もっとも、先週1月31日は週末であると同時に月末でもあったことから、とりあえず手持ちのポジションを一旦手仕舞っておこうとする向きも少なくなかったものと推察されます。加えて、週明け2月3日(本日)に上海市場が春節休暇明けで再開され、一旦は大きく相場が下押す可能性もあるという警戒心から、先週末のうちにポジションを整理しておく動きが一部に出たということもあるでしょう。
ユーロ/米ドルは基本弱気とみる
そうした意味では、先週末にユーロ/米ドルが一旦大きく値を戻す動きとなったことに関しても、あくまでポジション調整に伴ってユーロを買い戻す一時的な動きと捉えることもできるように思われます。
なにしろ、足下のユーロ圏経済は依然として停滞が続いている模様です。欧州連合(EU)が先週1月31日に発表した、10~12月期のユーロ圏実質GDP(速報値)も前期比+0.1%(年率換算+0.4%)と、非常に心もとない結果に終わりました。
なお、同日公表されたフランスとイタリアの実質GDPはともにマイナス成長という結果になり、そのことが全体を押し下げる要因として大きかったと見られています。
肝心のドイツGDPは2月14日に公表される予定です。
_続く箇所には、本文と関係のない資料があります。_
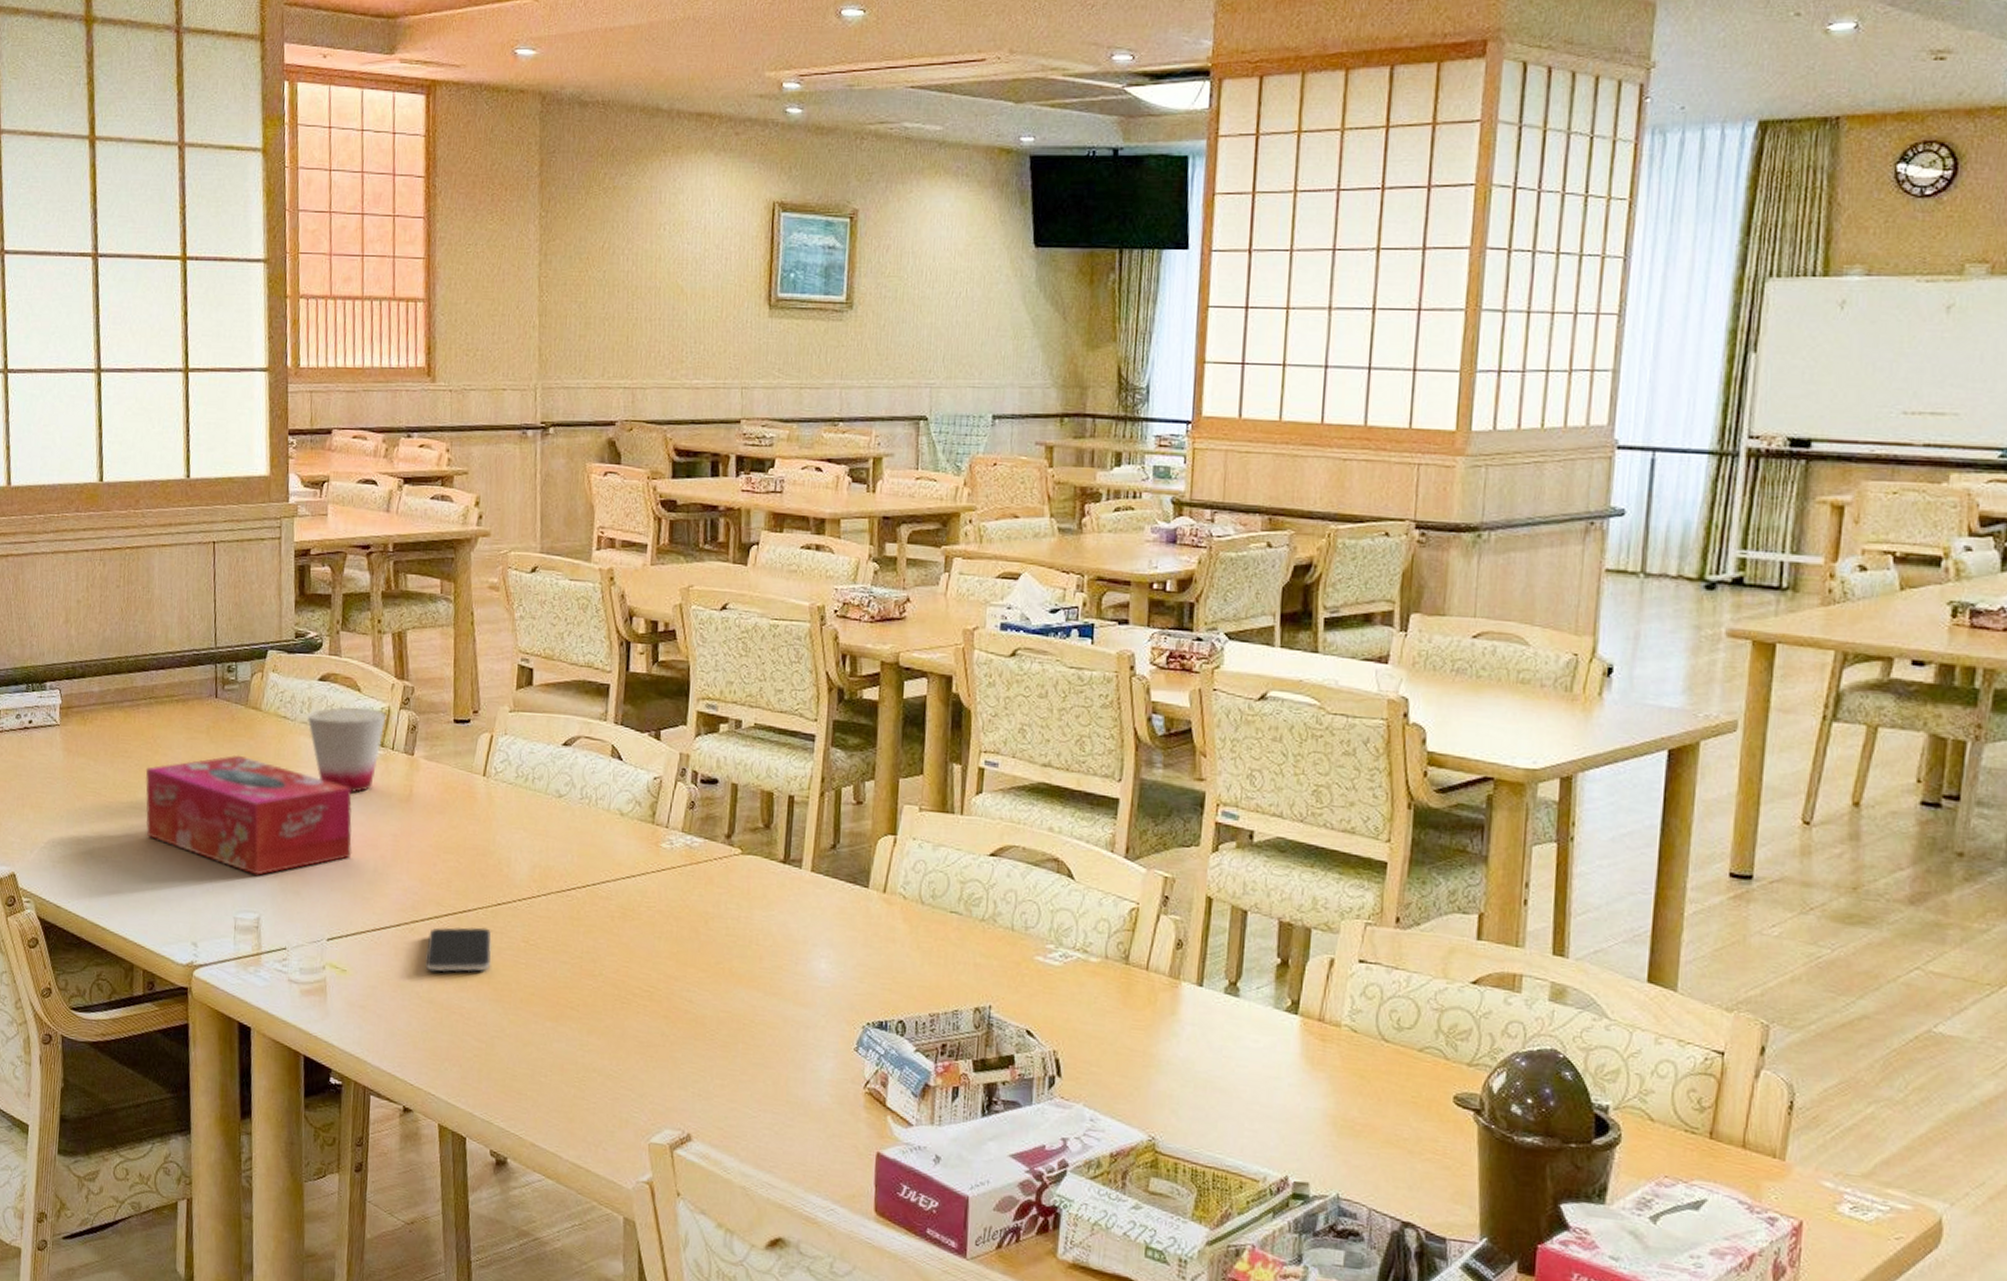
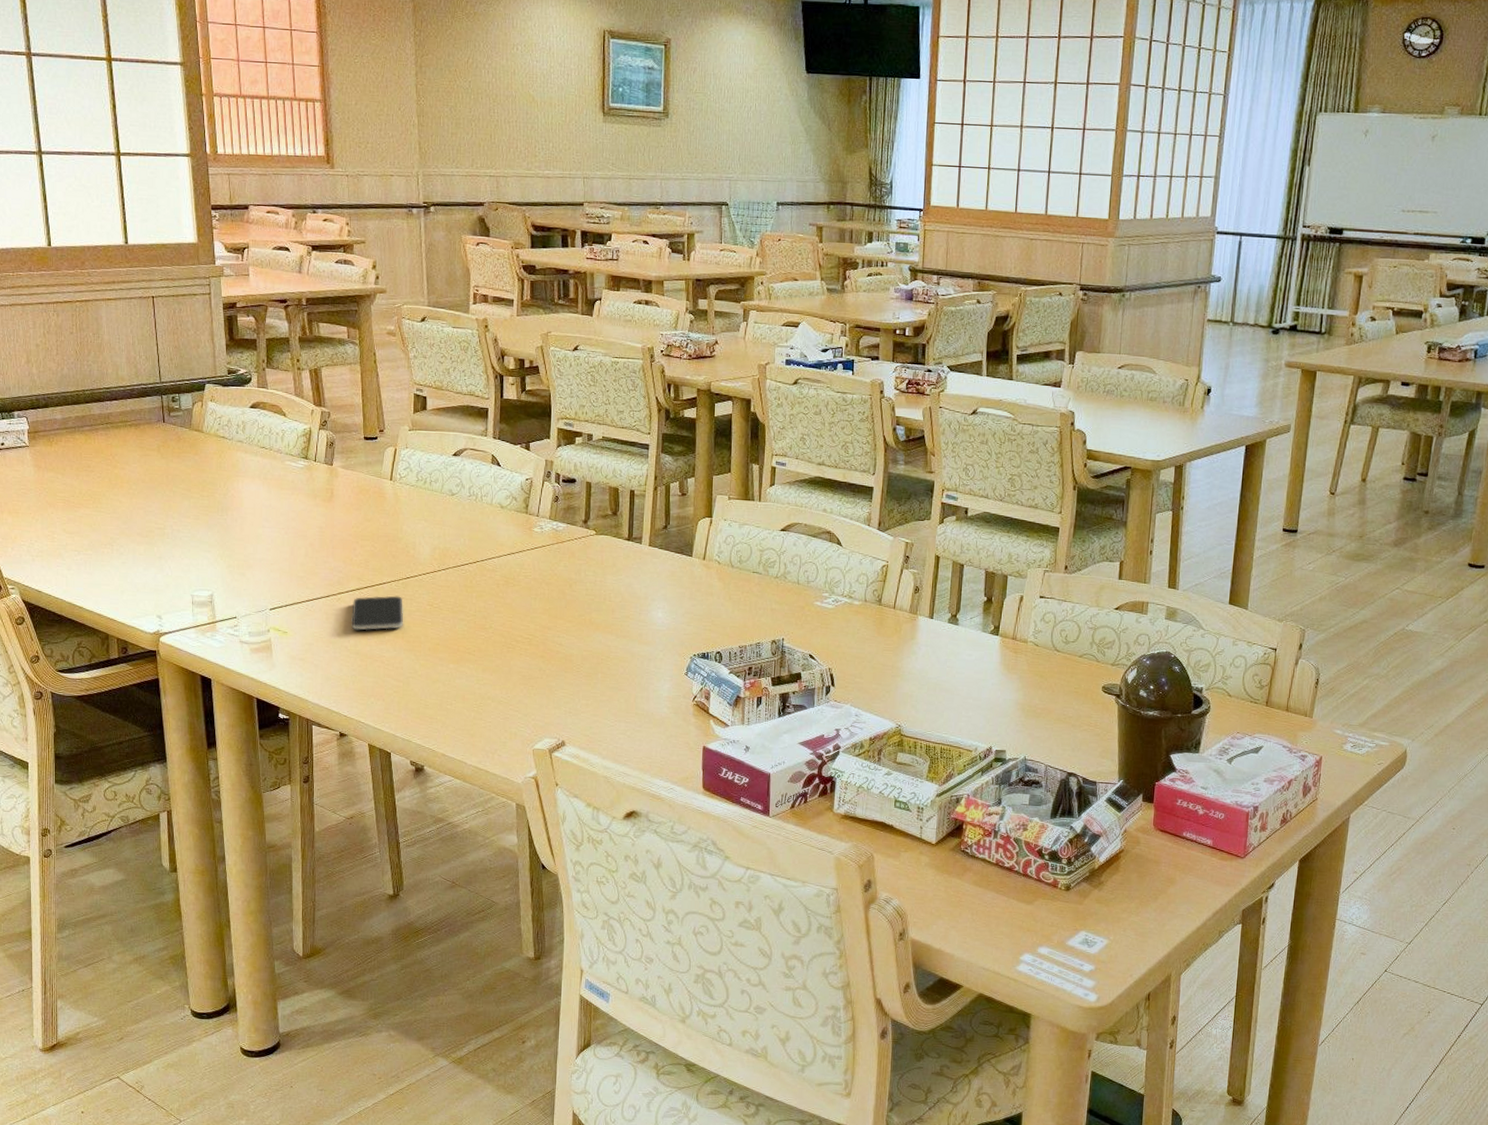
tissue box: present [145,754,352,876] -> none [107,467,287,562]
cup: present [307,706,387,793] -> none [242,428,309,495]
しかしながら、昨今のドイツでは製造業を中心に時間短縮勤務を導入する企業が増え続け、受注激減と生産調整の傾向が一段と強まってきているとの報もあり、今しばらくは期待外れな状況が続くものと見られます。
そうであるとするならば、やはりユーロ/米ドルの戻りは一旦売りということになります。目先は日足チャート上の21日移動平均線と一目均衡表の日足「雲」下限、ならびに週足チャート上の31週移動平均線(31週線)が、ともに現在位置している1.1100ドル処というのは1つの節目=上値抵抗として意識されやすいところではあると言えるでしょう。
仮に、この31週線を上抜けたとしても、その上方に控える62週移動平均線や週足「雲」のプレッシャーは重くのしかかります。
つまり、依然としてユーロ/米ドルが基本弱気であるとするなら、逆にドル指数は基本強気ということになり、それは米ドル/円の底堅さにつながるものでもあると考えることができるでしょう。
目先を言えば、まず米ドル/円の200日移動平均線(執筆時は108.42円)が下値を支える役割を果たすかどうかに要注目です。仮に同線をクリアに下抜けた場合は、一目均衡表の週足「雲」下限(執筆時は107.95円)を試すかどうかが次の焦点です。
新型肺炎には「正しく恐れる」姿勢で臨むことが重要
既知のとおり、中国人民銀行(中央銀行)など金融当局は2月1日、湖北省の小売業や飲食業を中心に企業や個人向けの金融支援策を発表しました。人民銀行は、2月3日に債券を担保として1兆2000億元(約18兆7000億円)を金融機関に貸し出すとアナウンスしています。
この報を受けて時間外の米国先物は強含みの推移となっている模様です。本稿執筆中に上海総合株は大幅下げとなっていますが、市場に極端な動揺は見られていません。やはり、ここは月並みですが「正しく恐れる」という姿勢で臨むことが重要と言えるでしょう。